Father of the Bride is one of my all time favorite movies. You know the one, right...with Steve Martin? This movie came out when I was in college. I saw it at the one-movie-a-week Ephraim theater with my roommate Leslie. She must've thought I was a little nuts when I see-sawed back and forth between uproarious laughter and sentimental tears throughout the entire movie. But that movie made an impact on me, hit me pretty hard. And I'm sure it was because, though I wasn't engaged at the time, I knew it was getting close. Even then, the movie reminded me of my Dad. Which became all the more humorous when I did actually get engaged and start planning a wedding...to find that my Dad was reacting in very similar ways to Steve Martin's character. Oh, not to the same extremes, of course. He didn't get arrested for stealing hot dog buns or anything like that. But the decisions to be made of how many guests, where to hold the reception, the "Please don't make me wear a tux!!" plea, and how much everything was going to cost....mingled in with his emotions of losing his oldest daughter.
Who presents this woman? This woman? But she's not a woman. She's just a kid. And she's leaving us. I realized at that moment that I was never going to come home again and see Annie at the top of the stairs. Never going to see her again at our breakfast table in her nightgown and socks. I suddenly realized what was happening. Annie was all grown up and was leaving us, and something inside began to hurt.

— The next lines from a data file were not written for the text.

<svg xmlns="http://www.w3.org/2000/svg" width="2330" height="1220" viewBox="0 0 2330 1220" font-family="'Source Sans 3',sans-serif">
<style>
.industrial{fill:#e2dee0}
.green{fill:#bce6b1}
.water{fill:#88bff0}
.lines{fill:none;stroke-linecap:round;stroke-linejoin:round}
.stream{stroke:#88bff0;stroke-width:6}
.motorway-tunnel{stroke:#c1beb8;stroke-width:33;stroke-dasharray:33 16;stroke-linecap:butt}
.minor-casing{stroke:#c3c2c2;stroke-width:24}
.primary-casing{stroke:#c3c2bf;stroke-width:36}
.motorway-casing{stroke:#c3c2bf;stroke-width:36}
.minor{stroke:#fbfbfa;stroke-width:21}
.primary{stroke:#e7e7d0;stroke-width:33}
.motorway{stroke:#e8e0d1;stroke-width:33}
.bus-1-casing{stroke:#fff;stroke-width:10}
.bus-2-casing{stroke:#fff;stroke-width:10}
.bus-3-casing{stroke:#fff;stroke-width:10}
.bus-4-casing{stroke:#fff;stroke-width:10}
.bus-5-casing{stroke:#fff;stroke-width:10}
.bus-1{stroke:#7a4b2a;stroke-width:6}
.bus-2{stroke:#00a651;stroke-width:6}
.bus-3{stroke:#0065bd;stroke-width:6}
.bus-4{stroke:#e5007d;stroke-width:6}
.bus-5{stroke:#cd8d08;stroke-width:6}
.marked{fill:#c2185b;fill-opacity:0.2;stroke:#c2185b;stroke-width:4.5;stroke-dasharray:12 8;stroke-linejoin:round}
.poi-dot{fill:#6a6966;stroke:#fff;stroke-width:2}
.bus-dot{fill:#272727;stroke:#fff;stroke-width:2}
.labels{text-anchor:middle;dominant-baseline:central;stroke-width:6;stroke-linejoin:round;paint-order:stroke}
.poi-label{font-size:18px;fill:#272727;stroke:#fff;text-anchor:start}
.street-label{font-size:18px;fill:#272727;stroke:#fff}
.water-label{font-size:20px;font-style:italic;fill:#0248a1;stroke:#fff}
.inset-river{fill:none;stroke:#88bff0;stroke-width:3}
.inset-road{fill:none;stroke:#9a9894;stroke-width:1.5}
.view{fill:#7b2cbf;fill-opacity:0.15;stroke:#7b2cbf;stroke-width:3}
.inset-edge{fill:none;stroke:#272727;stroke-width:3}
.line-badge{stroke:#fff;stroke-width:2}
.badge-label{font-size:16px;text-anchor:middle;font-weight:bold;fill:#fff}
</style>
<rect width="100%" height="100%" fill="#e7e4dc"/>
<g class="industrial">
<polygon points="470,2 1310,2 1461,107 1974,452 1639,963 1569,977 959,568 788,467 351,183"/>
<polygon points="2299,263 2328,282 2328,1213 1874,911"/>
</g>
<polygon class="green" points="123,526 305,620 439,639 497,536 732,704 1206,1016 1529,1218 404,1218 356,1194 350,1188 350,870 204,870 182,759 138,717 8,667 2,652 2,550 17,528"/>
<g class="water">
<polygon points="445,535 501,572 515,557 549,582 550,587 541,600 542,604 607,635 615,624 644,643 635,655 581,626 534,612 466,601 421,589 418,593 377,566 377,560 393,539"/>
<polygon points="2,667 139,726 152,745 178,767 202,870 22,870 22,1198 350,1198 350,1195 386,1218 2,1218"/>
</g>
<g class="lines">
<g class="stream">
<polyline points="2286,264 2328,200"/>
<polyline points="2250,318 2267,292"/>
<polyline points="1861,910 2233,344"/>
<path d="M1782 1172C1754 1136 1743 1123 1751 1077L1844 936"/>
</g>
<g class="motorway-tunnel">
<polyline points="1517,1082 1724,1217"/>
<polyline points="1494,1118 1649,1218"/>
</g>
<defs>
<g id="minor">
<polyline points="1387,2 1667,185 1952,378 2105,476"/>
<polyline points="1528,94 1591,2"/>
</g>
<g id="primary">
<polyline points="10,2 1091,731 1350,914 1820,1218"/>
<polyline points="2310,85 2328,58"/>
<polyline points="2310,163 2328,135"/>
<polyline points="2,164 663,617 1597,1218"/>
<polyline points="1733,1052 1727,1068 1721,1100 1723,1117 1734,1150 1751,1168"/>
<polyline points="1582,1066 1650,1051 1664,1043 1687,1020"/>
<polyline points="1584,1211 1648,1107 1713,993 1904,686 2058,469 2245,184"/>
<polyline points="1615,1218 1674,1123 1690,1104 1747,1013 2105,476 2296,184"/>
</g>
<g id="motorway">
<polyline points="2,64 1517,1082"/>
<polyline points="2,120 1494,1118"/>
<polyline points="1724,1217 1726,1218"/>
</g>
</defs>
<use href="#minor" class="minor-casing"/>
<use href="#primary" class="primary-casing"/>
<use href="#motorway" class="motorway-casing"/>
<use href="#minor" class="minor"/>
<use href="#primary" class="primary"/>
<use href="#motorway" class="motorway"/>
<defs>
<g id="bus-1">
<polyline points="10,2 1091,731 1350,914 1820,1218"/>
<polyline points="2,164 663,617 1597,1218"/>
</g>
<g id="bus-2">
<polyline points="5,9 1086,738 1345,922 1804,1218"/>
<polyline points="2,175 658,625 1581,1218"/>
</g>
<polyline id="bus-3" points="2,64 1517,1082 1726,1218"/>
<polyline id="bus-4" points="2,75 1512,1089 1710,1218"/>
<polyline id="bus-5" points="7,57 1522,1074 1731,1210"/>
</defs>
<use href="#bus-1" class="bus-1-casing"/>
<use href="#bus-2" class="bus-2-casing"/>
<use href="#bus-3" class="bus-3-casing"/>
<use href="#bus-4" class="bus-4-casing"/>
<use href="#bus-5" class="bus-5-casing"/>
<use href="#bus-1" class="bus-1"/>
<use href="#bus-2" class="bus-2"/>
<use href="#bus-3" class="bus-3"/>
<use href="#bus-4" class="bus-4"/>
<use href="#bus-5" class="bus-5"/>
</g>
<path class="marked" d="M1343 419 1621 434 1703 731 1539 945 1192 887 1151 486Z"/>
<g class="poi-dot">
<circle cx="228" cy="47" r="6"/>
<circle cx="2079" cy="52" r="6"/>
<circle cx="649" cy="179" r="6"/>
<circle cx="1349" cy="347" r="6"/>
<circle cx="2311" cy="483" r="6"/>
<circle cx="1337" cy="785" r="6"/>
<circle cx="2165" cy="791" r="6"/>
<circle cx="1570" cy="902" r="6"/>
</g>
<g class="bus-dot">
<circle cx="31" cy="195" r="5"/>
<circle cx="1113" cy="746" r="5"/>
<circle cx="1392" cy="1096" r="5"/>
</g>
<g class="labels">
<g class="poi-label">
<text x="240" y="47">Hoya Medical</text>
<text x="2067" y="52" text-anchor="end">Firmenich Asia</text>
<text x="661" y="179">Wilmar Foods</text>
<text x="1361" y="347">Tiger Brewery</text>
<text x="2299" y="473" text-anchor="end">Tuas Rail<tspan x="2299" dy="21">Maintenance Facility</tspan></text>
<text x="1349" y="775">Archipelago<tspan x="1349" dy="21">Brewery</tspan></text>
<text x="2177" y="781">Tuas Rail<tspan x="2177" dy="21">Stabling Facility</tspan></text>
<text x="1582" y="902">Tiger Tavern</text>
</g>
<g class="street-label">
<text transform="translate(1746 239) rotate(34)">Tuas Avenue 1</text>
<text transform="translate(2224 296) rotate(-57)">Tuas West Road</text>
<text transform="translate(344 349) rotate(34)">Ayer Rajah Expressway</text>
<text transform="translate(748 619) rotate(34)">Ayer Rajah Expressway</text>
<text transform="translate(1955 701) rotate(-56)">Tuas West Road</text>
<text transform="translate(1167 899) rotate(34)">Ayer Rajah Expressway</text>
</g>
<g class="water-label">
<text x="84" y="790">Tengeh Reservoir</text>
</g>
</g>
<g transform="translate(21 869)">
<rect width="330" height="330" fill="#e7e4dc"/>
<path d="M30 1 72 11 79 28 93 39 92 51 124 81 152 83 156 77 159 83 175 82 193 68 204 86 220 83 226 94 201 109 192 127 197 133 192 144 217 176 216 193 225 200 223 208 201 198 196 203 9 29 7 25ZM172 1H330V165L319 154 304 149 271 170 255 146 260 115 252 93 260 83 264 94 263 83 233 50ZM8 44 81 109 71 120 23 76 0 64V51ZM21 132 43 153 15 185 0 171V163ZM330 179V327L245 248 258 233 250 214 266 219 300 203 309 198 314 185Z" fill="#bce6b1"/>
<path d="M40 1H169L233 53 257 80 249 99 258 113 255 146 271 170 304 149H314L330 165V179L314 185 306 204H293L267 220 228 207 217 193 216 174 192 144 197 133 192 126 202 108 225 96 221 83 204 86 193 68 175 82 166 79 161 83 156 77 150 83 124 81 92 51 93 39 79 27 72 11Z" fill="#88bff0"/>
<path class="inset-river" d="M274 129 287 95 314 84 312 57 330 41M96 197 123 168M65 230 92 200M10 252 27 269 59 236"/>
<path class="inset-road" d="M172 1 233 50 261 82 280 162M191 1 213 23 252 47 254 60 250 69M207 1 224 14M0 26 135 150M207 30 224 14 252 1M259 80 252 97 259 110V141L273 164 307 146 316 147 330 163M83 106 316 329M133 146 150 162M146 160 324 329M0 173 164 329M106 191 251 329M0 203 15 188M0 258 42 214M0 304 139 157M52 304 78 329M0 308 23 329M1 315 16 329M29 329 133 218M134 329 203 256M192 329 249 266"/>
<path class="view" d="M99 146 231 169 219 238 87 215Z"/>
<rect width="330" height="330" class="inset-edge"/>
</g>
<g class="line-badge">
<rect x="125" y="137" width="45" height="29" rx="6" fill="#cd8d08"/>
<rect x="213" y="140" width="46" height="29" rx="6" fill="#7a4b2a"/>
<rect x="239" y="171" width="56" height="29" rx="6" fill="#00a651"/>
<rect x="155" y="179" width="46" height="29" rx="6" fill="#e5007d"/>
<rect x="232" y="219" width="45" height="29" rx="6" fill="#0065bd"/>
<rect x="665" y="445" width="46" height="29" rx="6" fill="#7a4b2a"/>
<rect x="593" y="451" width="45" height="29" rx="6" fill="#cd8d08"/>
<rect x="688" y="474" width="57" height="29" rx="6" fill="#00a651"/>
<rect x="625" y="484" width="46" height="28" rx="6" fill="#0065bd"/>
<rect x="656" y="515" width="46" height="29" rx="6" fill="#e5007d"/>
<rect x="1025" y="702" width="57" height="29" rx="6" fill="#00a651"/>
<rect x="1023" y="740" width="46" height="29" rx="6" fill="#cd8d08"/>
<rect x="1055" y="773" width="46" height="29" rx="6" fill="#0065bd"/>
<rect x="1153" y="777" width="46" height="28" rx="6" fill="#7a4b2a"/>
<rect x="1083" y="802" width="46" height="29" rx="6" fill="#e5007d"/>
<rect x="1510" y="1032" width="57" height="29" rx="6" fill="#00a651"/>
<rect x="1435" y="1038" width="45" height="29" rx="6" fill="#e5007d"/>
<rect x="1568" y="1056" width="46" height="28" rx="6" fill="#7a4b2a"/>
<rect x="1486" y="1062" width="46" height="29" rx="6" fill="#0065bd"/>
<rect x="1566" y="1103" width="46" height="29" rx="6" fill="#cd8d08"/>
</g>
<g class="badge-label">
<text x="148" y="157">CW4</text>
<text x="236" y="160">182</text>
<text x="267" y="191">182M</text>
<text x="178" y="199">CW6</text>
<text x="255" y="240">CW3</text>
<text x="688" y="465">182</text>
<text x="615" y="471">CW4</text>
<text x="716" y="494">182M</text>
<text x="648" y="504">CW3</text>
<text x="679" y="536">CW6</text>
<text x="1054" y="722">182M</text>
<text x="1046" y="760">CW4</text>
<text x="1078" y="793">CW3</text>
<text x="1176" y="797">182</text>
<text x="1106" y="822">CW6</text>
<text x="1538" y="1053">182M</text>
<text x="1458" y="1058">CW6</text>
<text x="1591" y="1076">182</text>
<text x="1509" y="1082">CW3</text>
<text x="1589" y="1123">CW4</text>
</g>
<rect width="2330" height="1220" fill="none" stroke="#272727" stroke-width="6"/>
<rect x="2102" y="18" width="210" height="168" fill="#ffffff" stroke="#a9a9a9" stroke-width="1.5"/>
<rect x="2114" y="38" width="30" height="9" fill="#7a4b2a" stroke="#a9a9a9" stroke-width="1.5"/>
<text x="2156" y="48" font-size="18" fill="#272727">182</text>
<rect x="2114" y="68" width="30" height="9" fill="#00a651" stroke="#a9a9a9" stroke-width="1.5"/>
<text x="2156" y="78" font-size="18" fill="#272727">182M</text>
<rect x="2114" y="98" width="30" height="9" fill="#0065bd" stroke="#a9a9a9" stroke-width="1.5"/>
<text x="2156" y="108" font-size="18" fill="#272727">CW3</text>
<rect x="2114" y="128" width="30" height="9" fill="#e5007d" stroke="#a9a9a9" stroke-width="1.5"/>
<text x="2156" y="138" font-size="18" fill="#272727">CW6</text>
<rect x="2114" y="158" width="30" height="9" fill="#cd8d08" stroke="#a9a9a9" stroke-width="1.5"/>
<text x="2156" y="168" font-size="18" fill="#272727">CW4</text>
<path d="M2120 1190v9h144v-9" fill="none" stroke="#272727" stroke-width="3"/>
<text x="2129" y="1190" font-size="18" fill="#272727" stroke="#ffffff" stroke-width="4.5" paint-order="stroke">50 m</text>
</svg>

Last night I saw Father of the Bride in a play version at Hale Centre Theatre. And as I sat there I had a mix of emotions. Thinking back to my own time as a bride, yes. But also about my own first born daughter. Rebekah turns 16 tomorrow. I met Bryan when I was that age. She's already got boys clamoring for dates, waiting anxiously. Oh, a wedding is still a few years out, certainly...and if she doesn't get married when she is 19 like I did, well...I'm not going to be upset about that! But it will come and seeming all too soon, is my guess. And then we'll have another Father of the Bride situation at our house.